Of course a dissenter might respond that the reason Davis' psychological reading is so persuasive to a modern reader is because it comes from the mind of a modern woman, and the tale is told to appeal to modern-day readers, just like a film. We value individual choice, and the right of a woman not to suffer in misery, in the thrall of an unfair law that makes her a nonperson because her husband leaves her yet refuses to end the marriage by annulment or divorce. If you want fiction, a historian might sniff who disagrees with Davis' speculation, see the film.

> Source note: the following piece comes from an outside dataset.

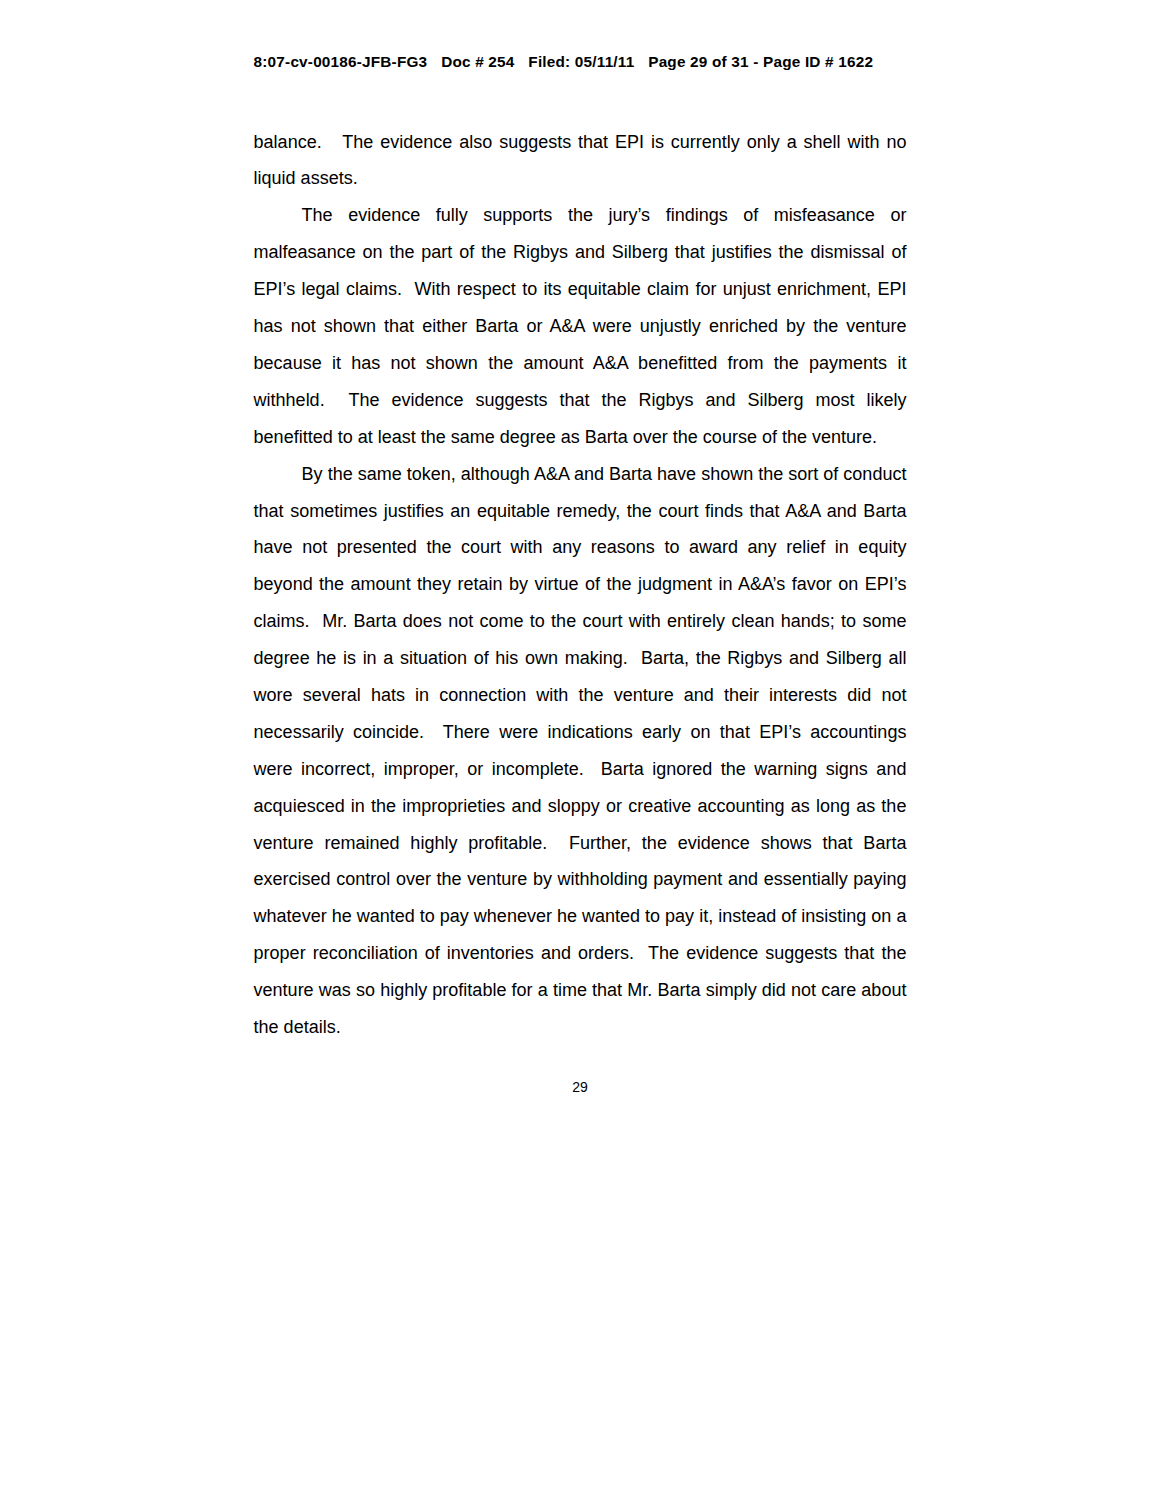8:07-cv-00186-JFB-FG3 Doc # 254 Filed: 05/11/11 Page 29 of 31 - Page ID # 1622
balance. The evidence also suggests that EPI is currently only a shell with no liquid assets.
The evidence fully supports the jury’s findings of misfeasance or malfeasance on the part of the Rigbys and Silberg that justifies the dismissal of EPI’s legal claims. With respect to its equitable claim for unjust enrichment, EPI has not shown that either Barta or A&A were unjustly enriched by the venture because it has not shown the amount A&A benefitted from the payments it withheld. The evidence suggests that the Rigbys and Silberg most likely benefitted to at least the same degree as Barta over the course of the venture.
By the same token, although A&A and Barta have shown the sort of conduct that sometimes justifies an equitable remedy, the court finds that A&A and Barta have not presented the court with any reasons to award any relief in equity beyond the amount they retain by virtue of the judgment in A&A’s favor on EPI’s claims. Mr. Barta does not come to the court with entirely clean hands; to some degree he is in a situation of his own making. Barta, the Rigbys and Silberg all wore several hats in connection with the venture and their interests did not necessarily coincide. There were indications early on that EPI’s accountings were incorrect, improper, or incomplete. Barta ignored the warning signs and acquiesced in the improprieties and sloppy or creative accounting as long as the venture remained highly profitable. Further, the evidence shows that Barta exercised control over the venture by withholding payment and essentially paying whatever he wanted to pay whenever he wanted to pay it, instead of insisting on a proper reconciliation of inventories and orders. The evidence suggests that the venture was so highly profitable for a time that Mr. Barta simply did not care about the details.
29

But Davis uses far more documentary evidence than a director ever could to bring the past to life. She also is able to show that Bertrande's motivations were not just romantic or sexual, but were also rooted in her desire to survive. Davis can also add a great deal of back history, so the reader understand that Bertrande was a woman of her time, as well as an extraordinarily strong and resourceful woman, and that there were many intelligent and capable women living in the Middle Ages. Davis also brings to life with clarity and comprehension the system of justice at the time, which was far more draconian than our own (identity theft was a capital crime) but also far more reasonable than media stereotypes of Medieval justice might suggest.

Works Cited

  • Davis, Natalie Zemon. The Return of Martin Guerre. Cambridge: Harvard University Press, 1984.